Activity — The answer must be a single number: the count of lines in the listing that hold the string "scroll".

Data supplied —
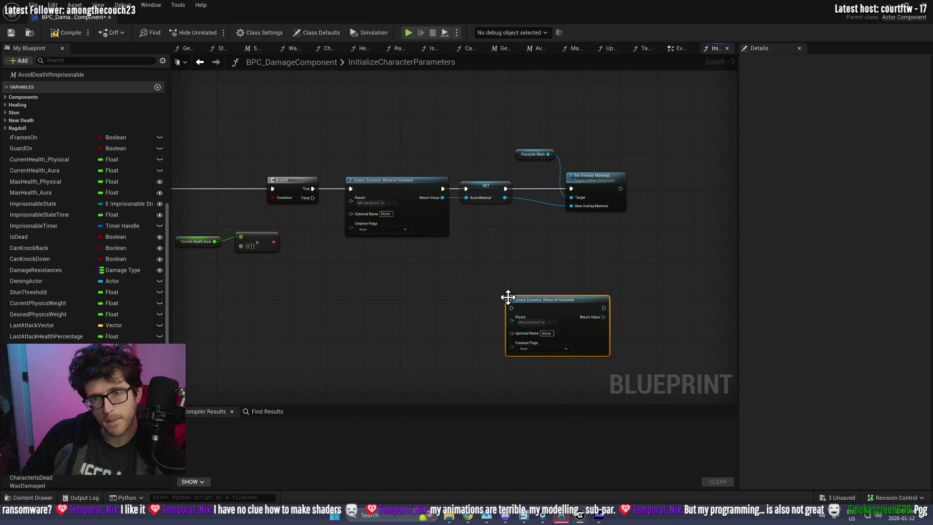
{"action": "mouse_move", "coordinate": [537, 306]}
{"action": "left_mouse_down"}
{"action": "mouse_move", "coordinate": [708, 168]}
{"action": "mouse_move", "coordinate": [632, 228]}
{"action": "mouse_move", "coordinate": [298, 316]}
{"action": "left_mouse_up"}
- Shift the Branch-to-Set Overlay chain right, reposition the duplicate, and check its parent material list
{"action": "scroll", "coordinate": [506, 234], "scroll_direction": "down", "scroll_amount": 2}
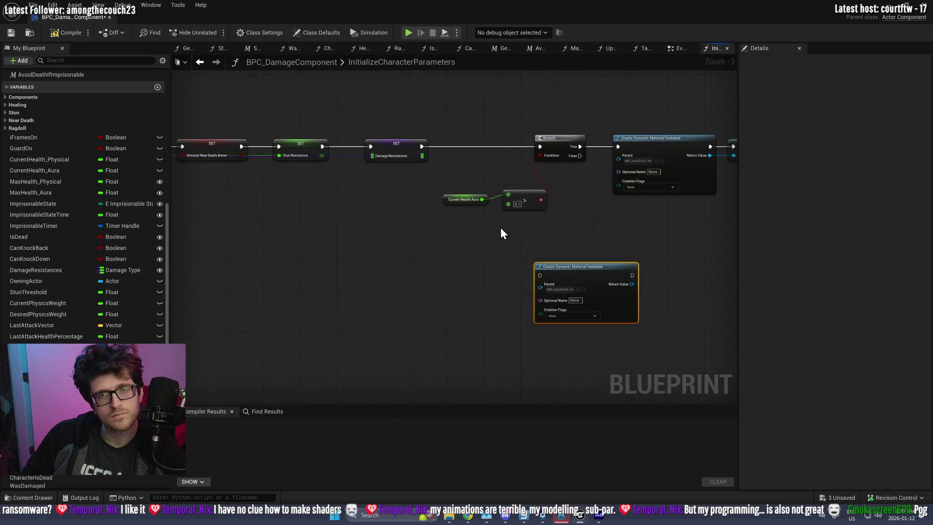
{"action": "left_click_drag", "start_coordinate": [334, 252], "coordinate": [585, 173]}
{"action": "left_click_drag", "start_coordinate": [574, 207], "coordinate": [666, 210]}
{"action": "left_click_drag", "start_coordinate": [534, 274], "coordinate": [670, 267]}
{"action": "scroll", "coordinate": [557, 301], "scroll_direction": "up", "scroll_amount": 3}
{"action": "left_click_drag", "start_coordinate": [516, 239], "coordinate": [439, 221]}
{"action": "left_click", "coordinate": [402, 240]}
---
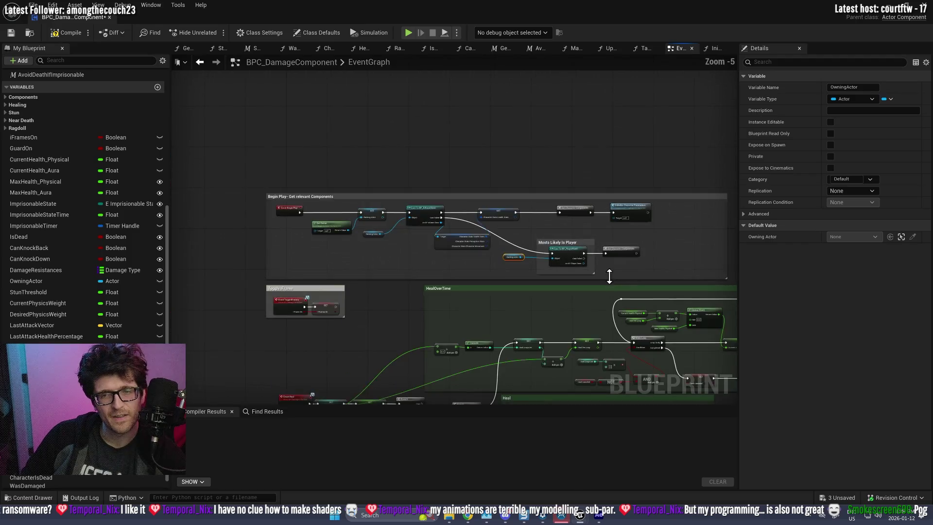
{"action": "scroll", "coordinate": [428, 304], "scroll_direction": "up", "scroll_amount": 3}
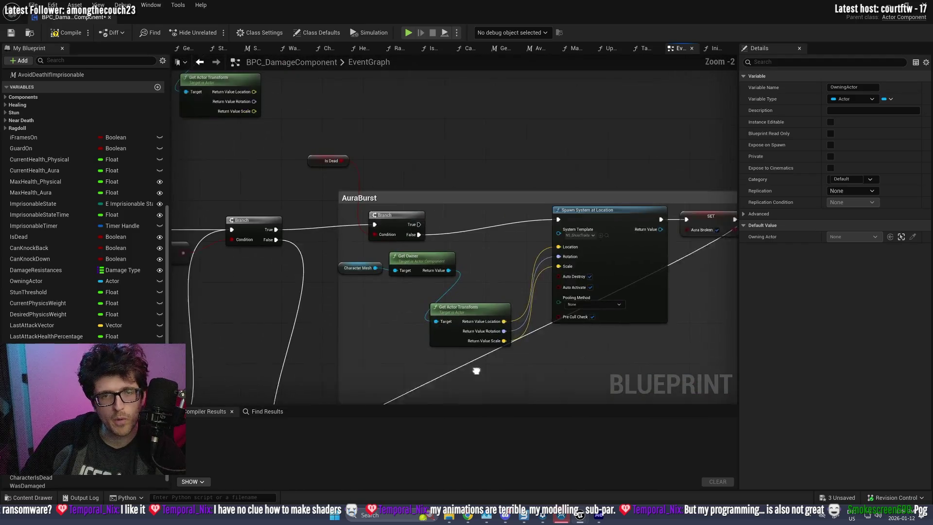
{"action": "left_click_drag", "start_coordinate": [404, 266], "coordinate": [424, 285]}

Solved exercise — 3